From David K. Johnson's article we can learn three lessons:
  1. The fundamental emotion of Johnson's critique “is powered by the authority of universally valid knowledge” (Maturana & Poerksen 2004:41-42) and the basis of its explanations is the reference to objects in the external reality.
  2. This kind of criticism to RC originates from an unaware confusion between what belongs to RC and what belongs to Realism.
  3. A blind spot makes that critics do not understand how to deal with things in themselves and as a consequence easily overlook the intimate relationship between the two sides of the radical constructivist coin: construction & viability.

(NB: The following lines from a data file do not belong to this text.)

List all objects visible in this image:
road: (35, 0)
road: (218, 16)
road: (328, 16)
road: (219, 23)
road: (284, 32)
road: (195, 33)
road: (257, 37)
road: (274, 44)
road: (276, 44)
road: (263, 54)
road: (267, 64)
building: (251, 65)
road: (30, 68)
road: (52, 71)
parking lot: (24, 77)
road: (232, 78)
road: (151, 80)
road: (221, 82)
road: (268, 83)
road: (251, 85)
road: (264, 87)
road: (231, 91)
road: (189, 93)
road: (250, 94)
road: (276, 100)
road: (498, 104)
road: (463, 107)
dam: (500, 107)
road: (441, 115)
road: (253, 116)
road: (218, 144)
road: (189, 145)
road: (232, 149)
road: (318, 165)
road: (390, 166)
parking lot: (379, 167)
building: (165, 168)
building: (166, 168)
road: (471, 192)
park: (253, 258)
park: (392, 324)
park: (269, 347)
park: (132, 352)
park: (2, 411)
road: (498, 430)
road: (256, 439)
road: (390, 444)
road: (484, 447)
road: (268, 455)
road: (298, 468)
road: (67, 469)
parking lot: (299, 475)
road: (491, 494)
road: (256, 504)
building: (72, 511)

Wednesday, 1 December 2010

Fundamental human factor

In a paper published this year I wrote:
  • Recent developments in brain sciences show an increasing tendency to determinism: the denial of the possibility of choice. This is the (logical) consequence (and demonstration) of the underlying assumption that knowledge is the logic of reality. But we are not like stones rolling downhill (Spinoza): the power to choose is a constitutive and unalienable property of human life (Freeman, W. J., How brains make up their minds, New York, 2000). The blessing of freedom and the burden of responsibility: the fundamental human factor!
From: Bettoni, M. & Eggs, C. (2010). "User-centred Knowledge Management: A Constructivist and Socialized View". Constructivist Foundations, Vol. 5, number 3, 130-143.

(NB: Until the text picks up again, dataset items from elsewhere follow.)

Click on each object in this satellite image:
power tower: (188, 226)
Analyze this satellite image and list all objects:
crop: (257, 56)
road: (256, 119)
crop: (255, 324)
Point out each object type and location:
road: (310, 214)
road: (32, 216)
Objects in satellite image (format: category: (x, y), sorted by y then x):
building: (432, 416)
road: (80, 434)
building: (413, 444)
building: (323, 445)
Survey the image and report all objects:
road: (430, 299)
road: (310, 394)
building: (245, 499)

Ernst von Glasersfeld in Beats Biblionetz

In Beats Biblionetz gibt es
  • im Bereich Personen
  • den Eintrag Ernst von Glaserfeld mit
    • Texte
    • Definitionen
    • Bemerkungen zu Personen, Bücher, Texte, Fragen, Aussagen
    • persönliche Bemerkungen
    • Biographie (aktualisiert 1999)
    • CoautorInnen
    • Zitationsnetz
Interessant wäre zu jedem Autor ein "Aussagen-Netz" mit allen wichtigen Aussagen des Autors zu seinen wichtigsten Begriffen aus allen seinen Werken.

Sunday, 28 November 2010

Anaxagoras - the mind causes all things

In the Phaedo, Socrates says ....
  • “Then one day I heard a man reading from a book, as he said, by Anaxagoras, [97c] that it is the mind that arranges and causes all things. I was pleased with this theory of cause, and it seemed to me to be somehow right that the mind should be the cause of all things, and I thought, 'If this is so, the mind in arranging things arranges everything and establishes each thing as it is best for it to be'. 
  • So if anyone wishes to find the cause of the generation or destruction or existence of a particular thing, he must find out what sort of existence, or passive state of any kind, or activity is best for it."
  • As I considered these things I was delighted to think that I had found in Anaxagoras a teacher of the cause of things
  • [98b] So I thought when he assigned the cause of each thing and of all things in common he would go on and explain what is best for each and what is good for all in common.
in: Plato in Twelve Volumes, Vol. 1 translated by Harold North Fowler; Introduction by W.R.M. Lamb. Cambridge, MA, Harvard University Press; London, William Heinemann Ltd. 1966. 1925

Plato - Unwritten Doctrines

Giovanni Reale wrote in his History of Ancient Philosophy (1992):
  • ... the writings have not been for Plato the full expression or the most important communication of his thought, and therefore the reading and the interpretation of the dialogues are to be reassessed through a new vision. (p. 8)
  • We are hence able ... to understand why so great a writer could be convinced of the limited character of the communicative function of writing; and therefore we are finally in a position to interpret his self-testimony contained in the Phaedrus in a correct manner .. (p. 9)
  • ... Aristotle himself has told us that these teachings that Plato communicated only in oral discussions were called the Unwritten Doctrines (aàgrafa dógmata). (p. 14)
Reale, Giovanni (1990) A History of ancient philosophy. Vol.2 Plato and Aristotle. Translation of: Storia della filosofia antica, 5th edition. Edited and translated  by John R. Catan. Albany (NY): State University of New York Press.